====== DOCUMENT EXTRACT
How I Made it 21 Days With No Food

When Mahatma Gandhi broke his 21-day fast, having restored independence and peace to India through the simple act of not eating, it is said that he slowly sipped a half cup of orange juice, diluted with water, over the course of half an hour. Those around him — his advisers, reporters, family and friends — sipped juice with him, in complete silence.

This morning, in honor of the master, I took my first sip of orange juice, diluted with water. There was no silence, however, because I immediately screamed with joy. “ORANGE-GASM!” I cried.

Seriously. You have no idea how good orange juice tastes.

My experiment was to endure 21 days with no food, to promote the principle of mindfulness. I wanted to show that ordinary people can do extraordinary things by harnessing the power of their minds, using mental techniques I call “mind hacking” (check out the book here).
============
====== INFORMATION SHOWN
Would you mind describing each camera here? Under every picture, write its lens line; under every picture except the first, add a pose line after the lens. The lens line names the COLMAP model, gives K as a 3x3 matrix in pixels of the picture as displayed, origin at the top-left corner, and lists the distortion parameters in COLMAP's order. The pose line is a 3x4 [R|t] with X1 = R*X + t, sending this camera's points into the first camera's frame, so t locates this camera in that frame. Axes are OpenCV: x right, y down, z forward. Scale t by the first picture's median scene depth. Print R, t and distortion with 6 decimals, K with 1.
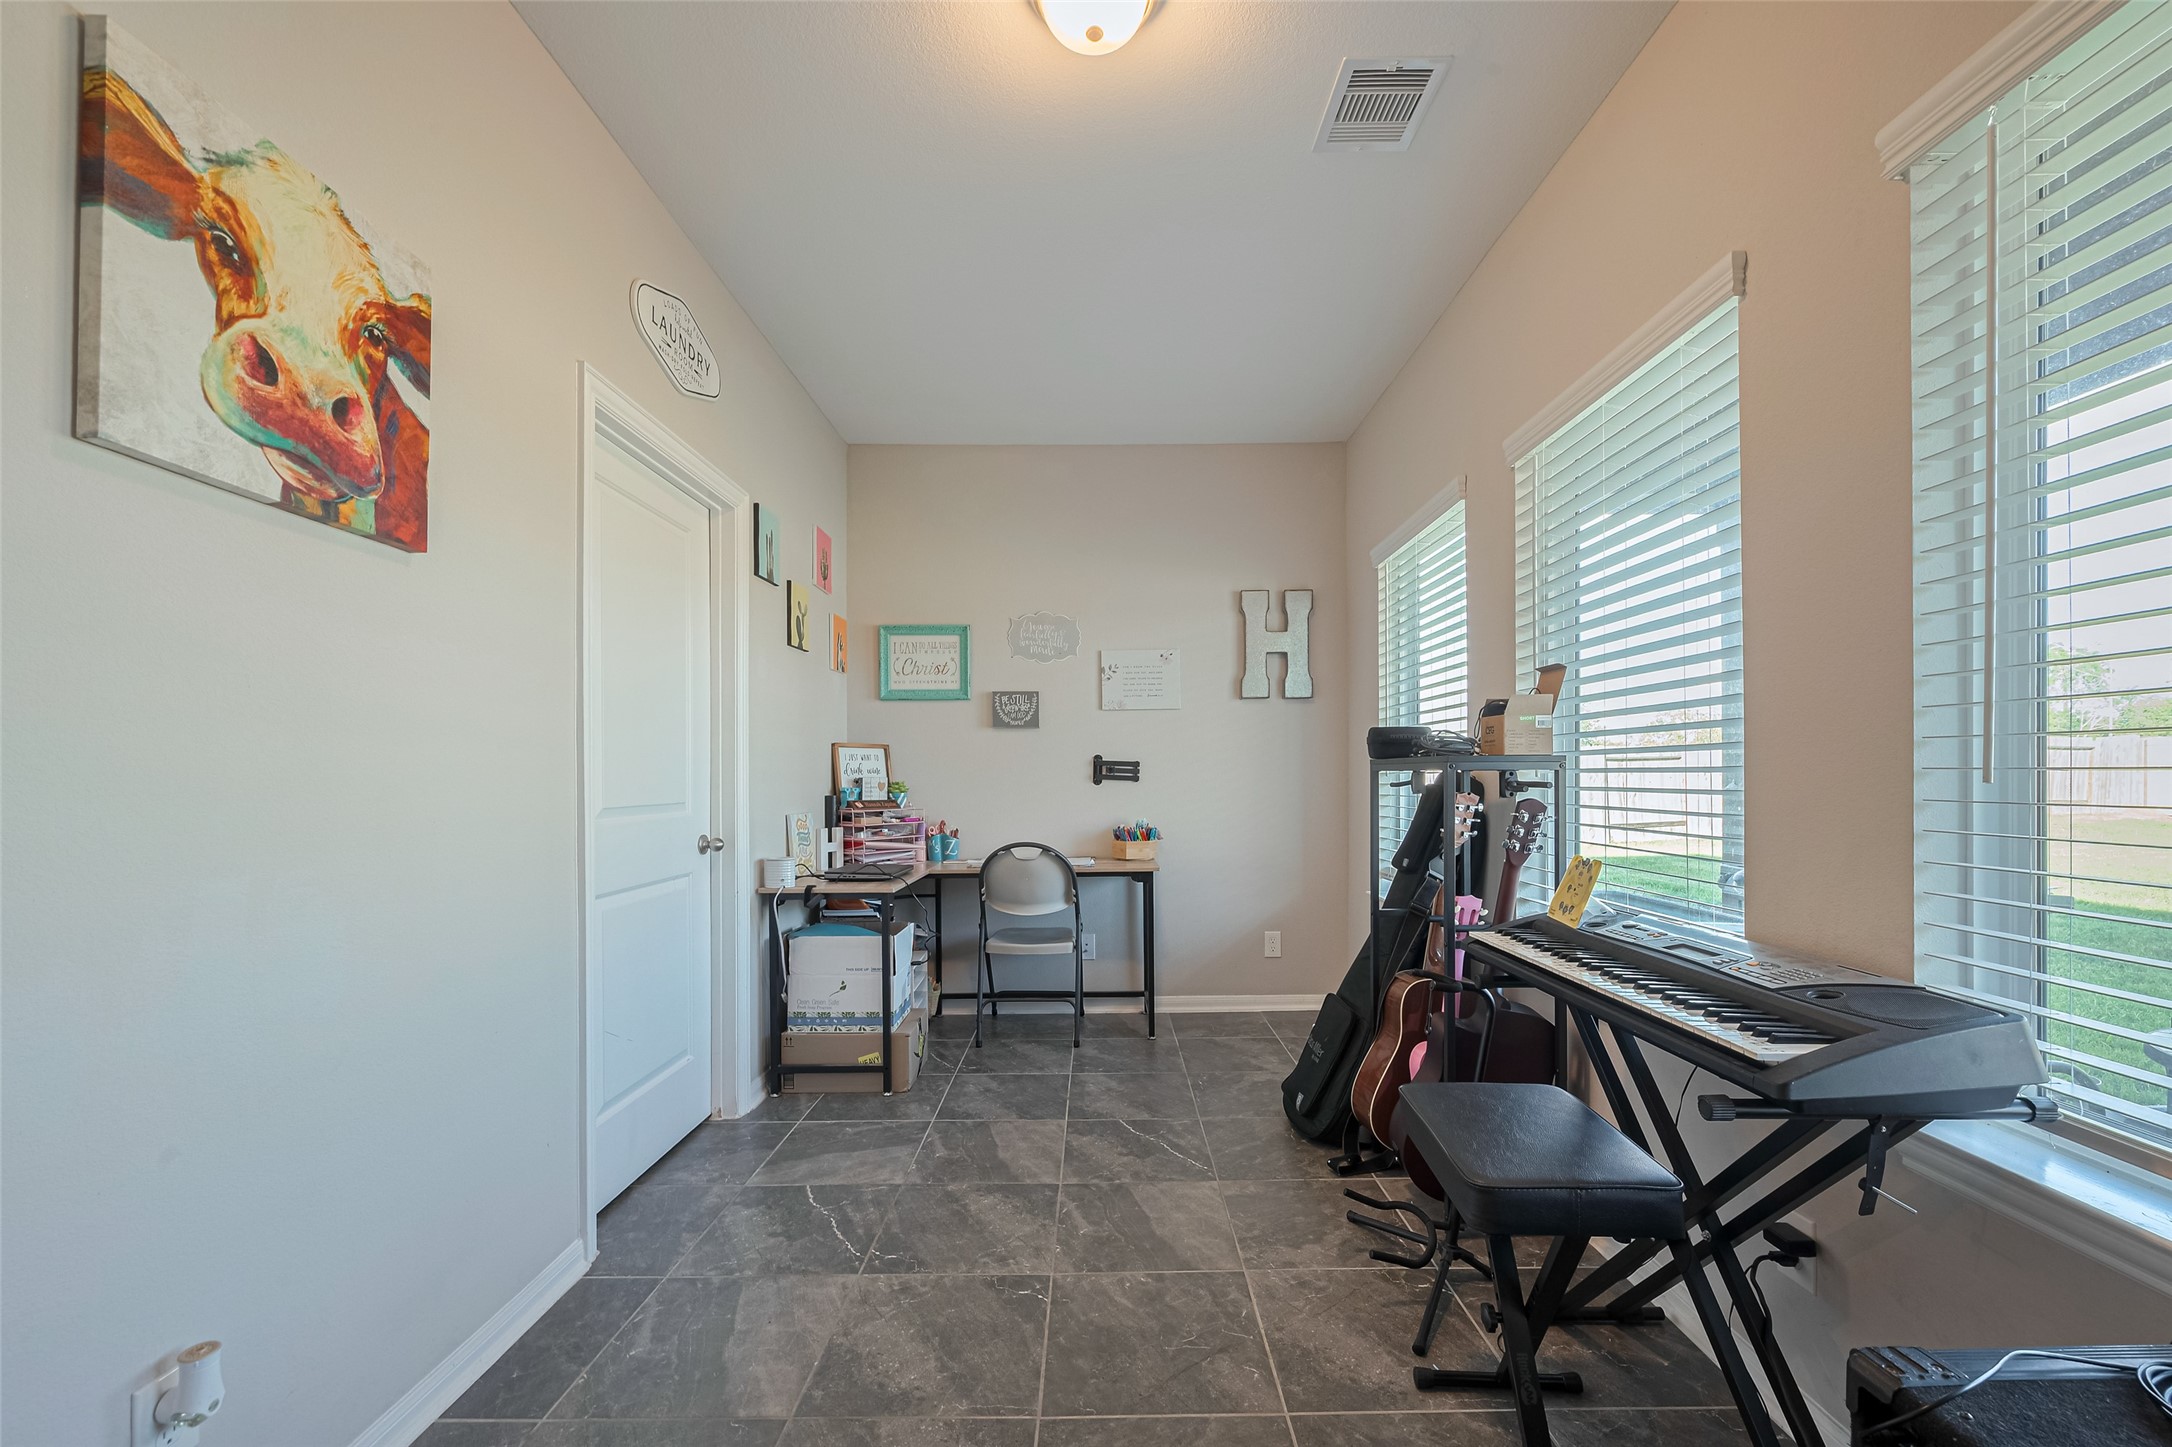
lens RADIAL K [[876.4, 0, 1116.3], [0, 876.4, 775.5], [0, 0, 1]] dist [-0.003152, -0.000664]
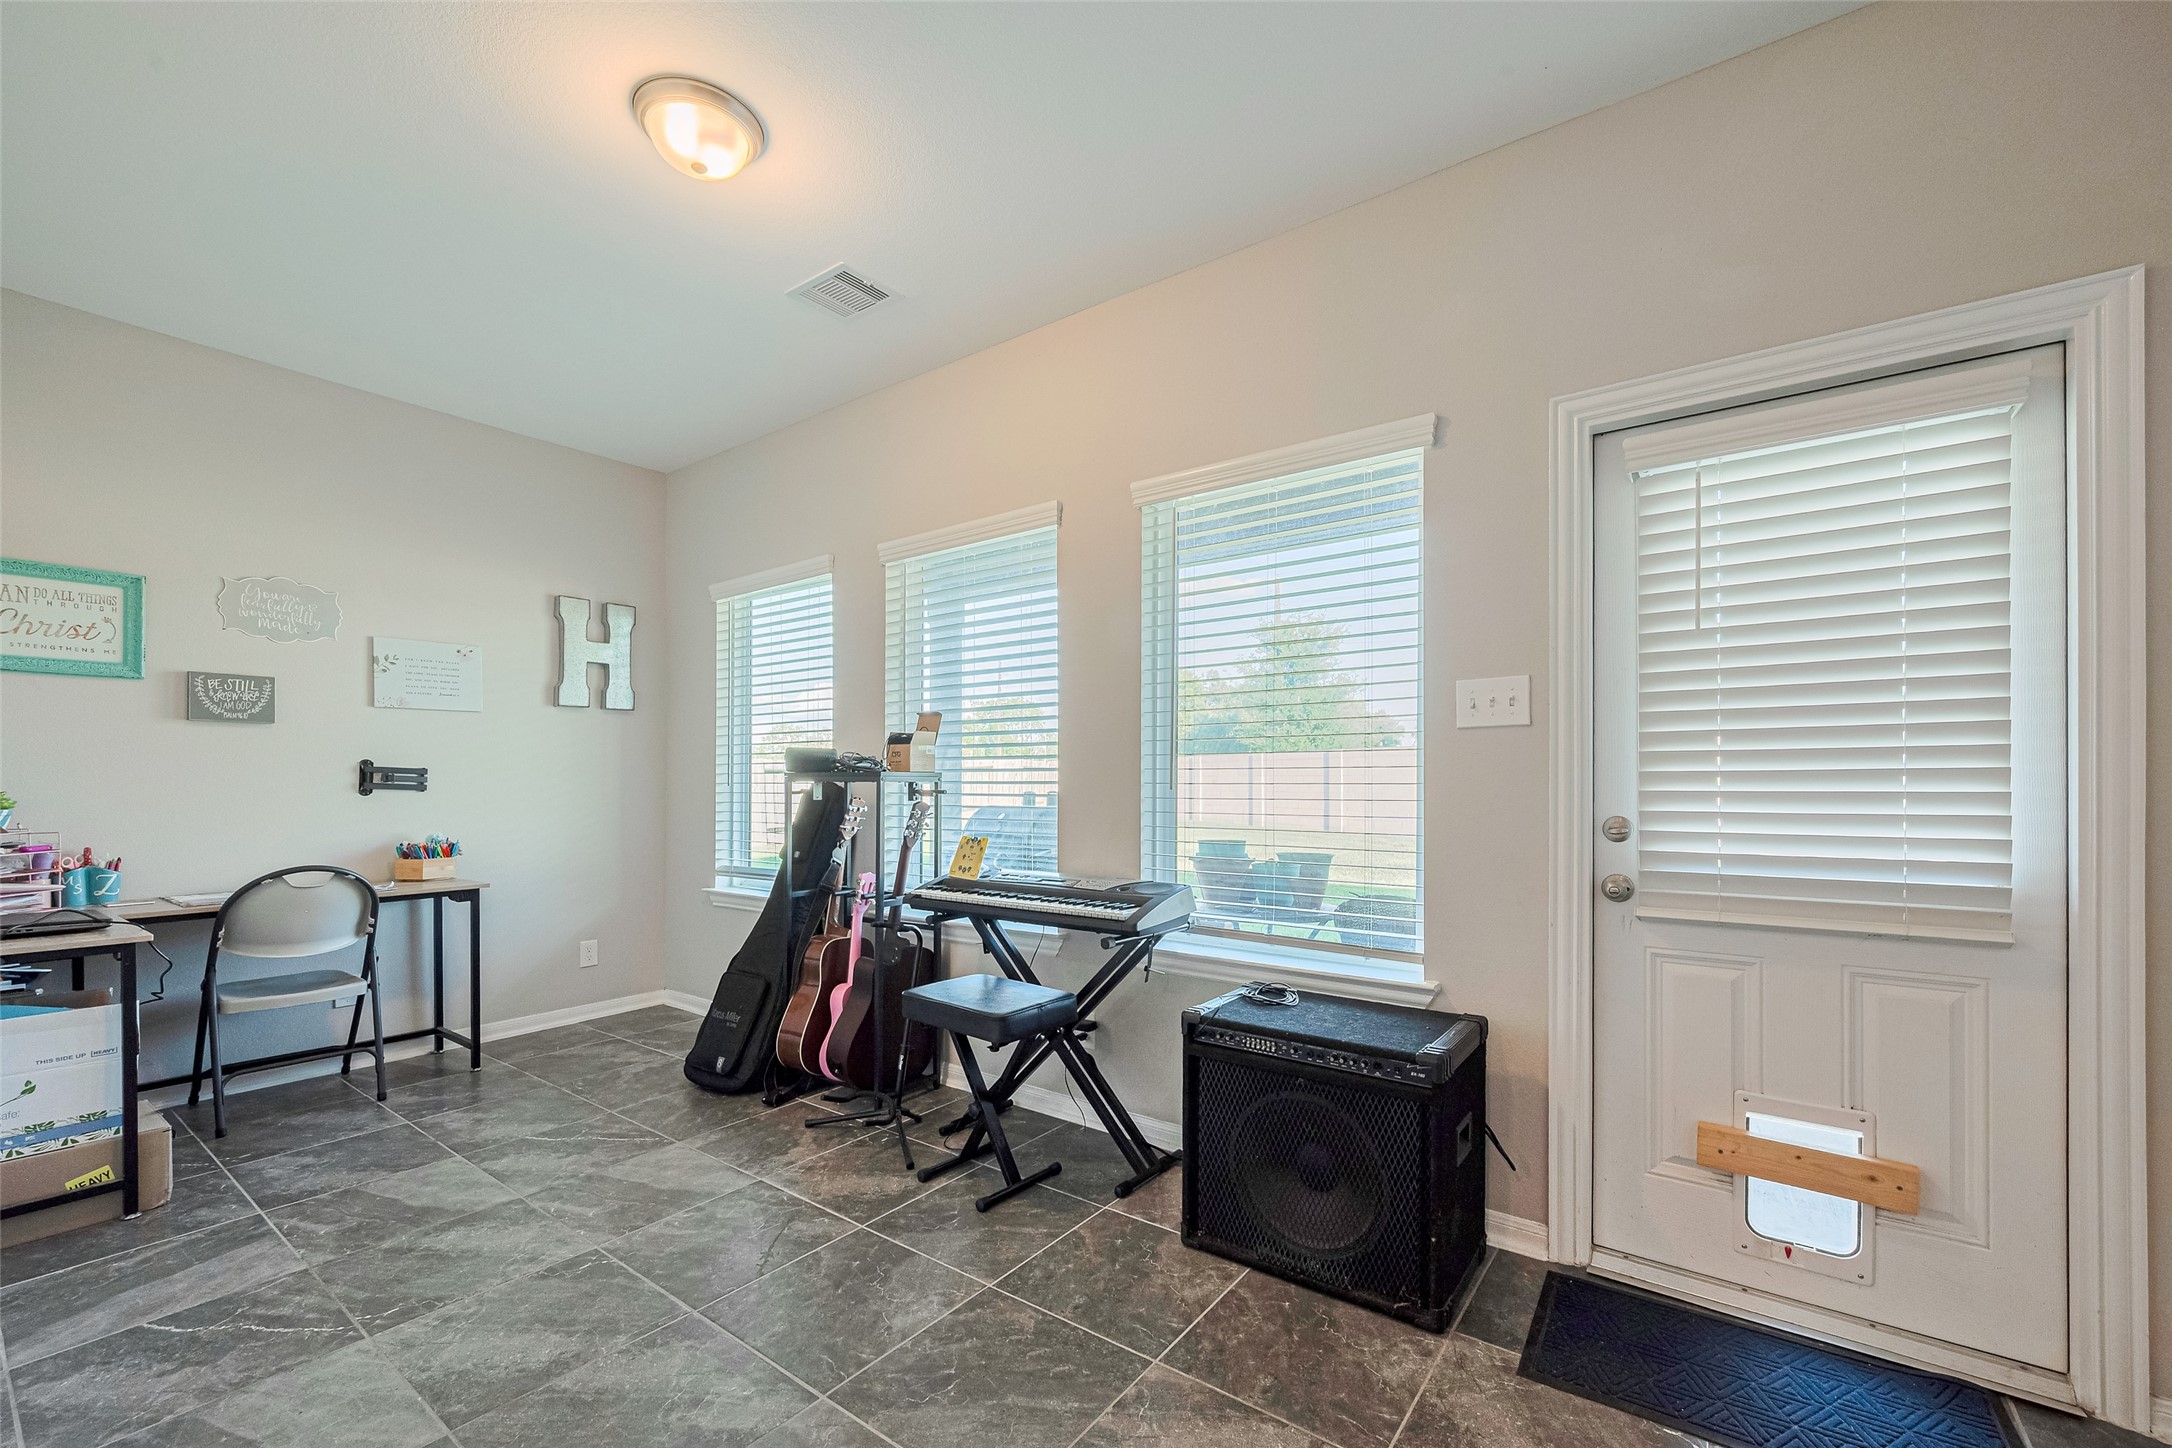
============
EXERCISE BRIEF →
Write the next part of the essay about going 21 days without food, starting right after its final sentence.

RESULT FOR THIS TASK →
At times, I felt like a master craftsman, with a workshop full of mental tools that I could use for different problems and temptations. I would reach for the right tool whenever I was struck with hunger or weakness, which was pretty much all the time. I’ve recapped some of these tools — or “hacks” — in my previous updates:

These mind hacks are easy-to-use techniques that you can use to accomplish your own big goals, whether that’s starting a business, finding a better job, or creating new positive habits. Coming out of this experiment, I am more convinced than ever that the obstacles to your success are largely in your own mind. Here’s how to hack your way out of them.

Mind Hack: I Think I Can

On the first day of my 21-Day experiment, I ran a 5K road race.

My family does a “Fun Run” every New Year’s Day, and I wasn’t yet hungry, so I ran the race with my nine-year-old. About halfway through, Luke got tired and started telling me he couldn’t complete the race. I told him that saying “I can’t do it” was draining his willpower battery, and he should try telling himself, “I can do it.” Within minutes, his attitude had completely changed, and he enthusiastically finished the race, proclaiming, “Now I understand why people like running!”

This, of course, is the mind hack from The Little Engine That Could: “I think I can.” As simple and cheesy as it sounds, I swear to you that it works. Going into the 21-day experiment with the attitude of “I can do this” made all the difference. The last three weeks were difficult, to be sure, but I never doubted myself.

Believing that you are capable, through the simple repetition of the phrase, “I can do this,” is incredibly powerful. Next time you doubt yourself, try it.

“I can do it”: My weight loss over the 21 day experiment.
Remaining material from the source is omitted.